Les valises bleutées sous ses yeux m’indiquent clairement l’insomnie à laquelle il a dû faire face cette nuit.

— Monsieur Oser, installez-vous, je vous en prie.

Je le remercie et m’installe.

— Je tiens à vous informer que Monsieur Patrick Draw, votre coéquipier, ne reviendra plus. Il a été transféré dans un autre établissement. Vous serez donc seul maître à bord, Monsieur Oser.

Son timbre de voix est clairement électrique. Quand il nous a ramené le corps inanimé de la jeune Méjaï Williams, je pensais réellement pouvoir gérer la situation. Ce n’est que lorsque j’ai découvert sa particularité, que j’ai réalisé à quel point elle pouvait être importante. Je connais ces lieux et la peur viscérale de leurs occupants envers les êtres fantastiques. Ils prétendent les aider mais la plupart des gouvernements les craignent autant que leurs photos de famille. Certains s'en fichent tandis que d'autres feront tout pour les détruire. Je ne pouvais imaginer cela. J’ai toute suite su que demander sa tutelle était ce que j’avais de mieux à faire. Heureusement, j’ai tellement été confronté à des êtres fantastiques que ma requête est passée naturellement.

— Il lui faudra juste un temps d’adaptation. Je suis sûr que tout se passera bien, Monsieur Backford.

— Je l’espère pour vous, sinon nous ne pourrons pas la garder bien longtemps dans nos locaux. Sa première mission a déjà été un véritable échec.

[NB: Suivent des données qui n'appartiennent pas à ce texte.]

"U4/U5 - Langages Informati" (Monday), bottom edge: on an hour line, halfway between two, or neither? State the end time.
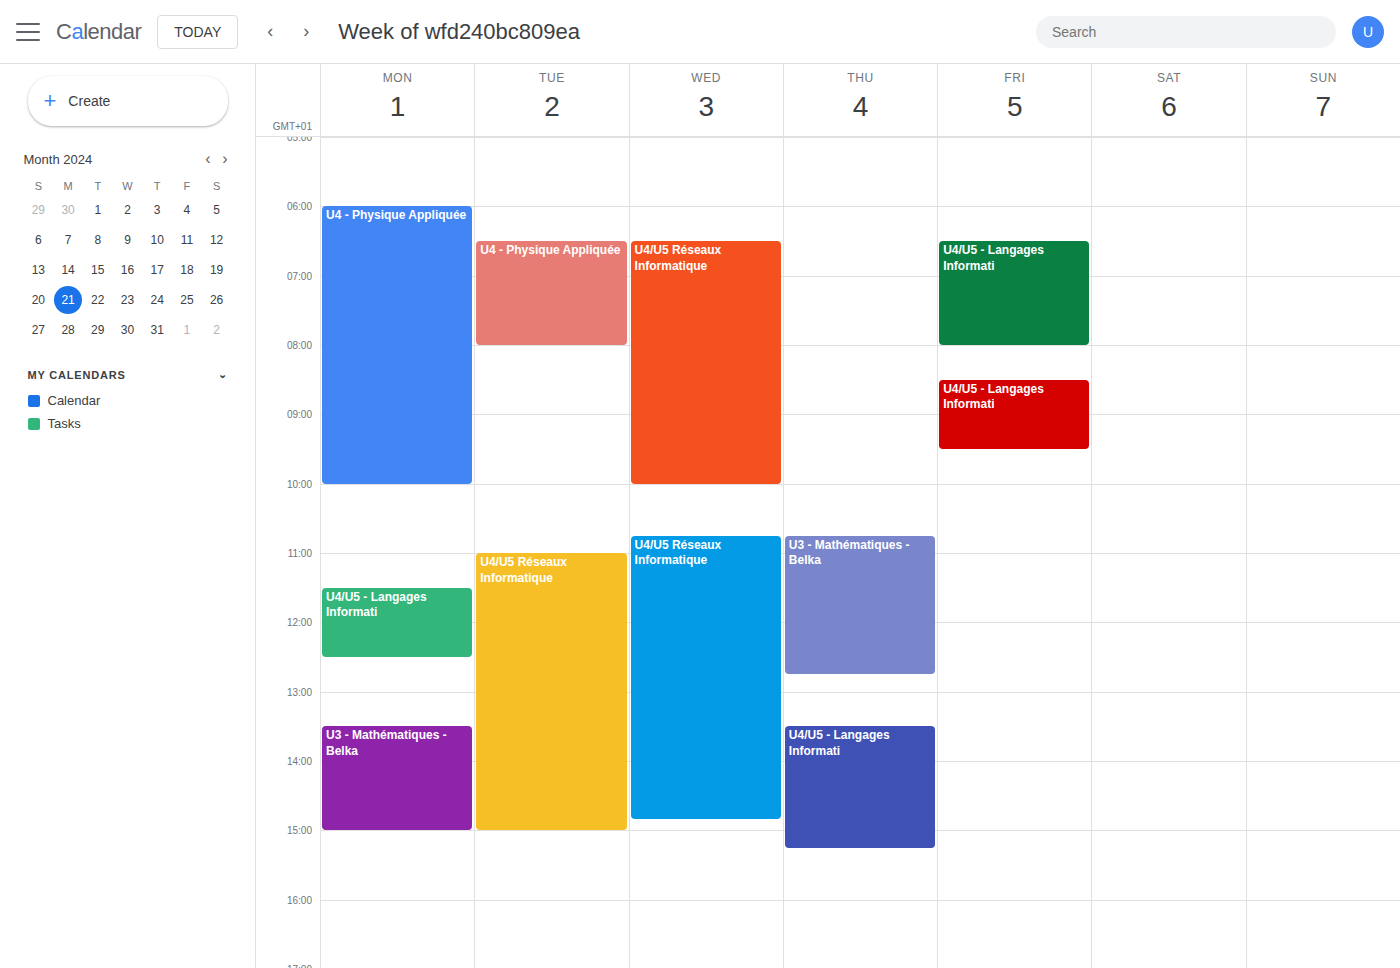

Je hausse un sourcil, ne comprenant pas où il veut en venir, avant qu’il ne me donne son téléphone. Mon souffle se coupe quand je reconnais Méjaï en train d’éviscérer des soldats. À quoi joue Marco ? Tout en me demandant dans quoi je me suis encore fourré, je me force à garder ma constance et reprends d’une voix claire et forte :

— Elle est loin d’être inconsciente, donnez-lui simplement un centre d’intérêt plus important que de dévorer des gens.

Il me regarde, suspicieux.

— Un appât plus gros ? reprend-il.

J’acquiesce.

— Tout ce qui intéresse cette chose c’est son père, mais vous savez aussi bien que moi que nous ne savons rien sur ses travaux.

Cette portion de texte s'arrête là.